> _Short task_
Rewrite the listing below, putting "Copy out" wherever "Transcribe" appears and leaving every other line and word untouched.

━━━ Record excerpts

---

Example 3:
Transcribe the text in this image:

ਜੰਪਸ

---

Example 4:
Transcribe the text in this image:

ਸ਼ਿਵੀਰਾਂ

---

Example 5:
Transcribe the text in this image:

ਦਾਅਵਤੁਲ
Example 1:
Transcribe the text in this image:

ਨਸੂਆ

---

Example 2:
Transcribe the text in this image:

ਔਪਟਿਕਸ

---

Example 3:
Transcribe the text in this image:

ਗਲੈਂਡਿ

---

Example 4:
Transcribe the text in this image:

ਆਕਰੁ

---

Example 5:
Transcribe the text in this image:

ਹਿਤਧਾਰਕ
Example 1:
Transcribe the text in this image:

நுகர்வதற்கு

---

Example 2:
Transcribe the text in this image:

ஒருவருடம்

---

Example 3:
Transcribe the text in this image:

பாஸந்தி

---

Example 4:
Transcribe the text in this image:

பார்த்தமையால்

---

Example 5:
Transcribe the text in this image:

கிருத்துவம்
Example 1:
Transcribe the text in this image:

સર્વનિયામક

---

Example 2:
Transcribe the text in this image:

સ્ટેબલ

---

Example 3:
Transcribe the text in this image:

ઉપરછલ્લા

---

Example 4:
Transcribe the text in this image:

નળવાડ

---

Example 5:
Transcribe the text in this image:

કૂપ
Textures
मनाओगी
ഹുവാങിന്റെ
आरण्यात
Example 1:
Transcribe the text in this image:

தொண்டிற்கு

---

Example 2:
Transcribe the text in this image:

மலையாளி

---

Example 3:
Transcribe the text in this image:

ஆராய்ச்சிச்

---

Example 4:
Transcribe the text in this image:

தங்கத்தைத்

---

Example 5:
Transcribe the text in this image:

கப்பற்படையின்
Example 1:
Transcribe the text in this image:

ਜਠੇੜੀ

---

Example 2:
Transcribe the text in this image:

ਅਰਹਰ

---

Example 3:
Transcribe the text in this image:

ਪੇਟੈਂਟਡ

━━━━━━

> _Solution_
---

Example 3:
Copy out the text in this image:

ਜੰਪਸ

---

Example 4:
Copy out the text in this image:

ਸ਼ਿਵੀਰਾਂ

---

Example 5:
Copy out the text in this image:

ਦਾਅਵਤੁਲ
Example 1:
Copy out the text in this image:

ਨਸੂਆ

---

Example 2:
Copy out the text in this image:

ਔਪਟਿਕਸ

---

Example 3:
Copy out the text in this image:

ਗਲੈਂਡਿ

---

Example 4:
Copy out the text in this image:

ਆਕਰੁ

---

Example 5:
Copy out the text in this image:

ਹਿਤਧਾਰਕ
Example 1:
Copy out the text in this image:

நுகர்வதற்கு

---

Example 2:
Copy out the text in this image:

ஒருவருடம்

---

Example 3:
Copy out the text in this image:

பாஸந்தி

---

Example 4:
Copy out the text in this image:

பார்த்தமையால்

---

Example 5:
Copy out the text in this image:

கிருத்துவம்
Example 1:
Copy out the text in this image:

સર્વનિયામક

---

Example 2:
Copy out the text in this image:

સ્ટેબલ

---

Example 3:
Copy out the text in this image:

ઉપરછલ્લા

---

Example 4:
Copy out the text in this image:

નળવાડ

---

Example 5:
Copy out the text in this image:

કૂપ
Textures
मनाओगी
ഹുവാങിന്റെ
आरण्यात
Example 1:
Copy out the text in this image:

தொண்டிற்கு

---

Example 2:
Copy out the text in this image:

மலையாளி

---

Example 3:
Copy out the text in this image:

ஆராய்ச்சிச்

---

Example 4:
Copy out the text in this image:

தங்கத்தைத்

---

Example 5:
Copy out the text in this image:

கப்பற்படையின்
Example 1:
Copy out the text in this image:

ਜਠੇੜੀ

---

Example 2:
Copy out the text in this image:

ਅਰਹਰ

---

Example 3:
Copy out the text in this image:

ਪੇਟੈਂਟਡ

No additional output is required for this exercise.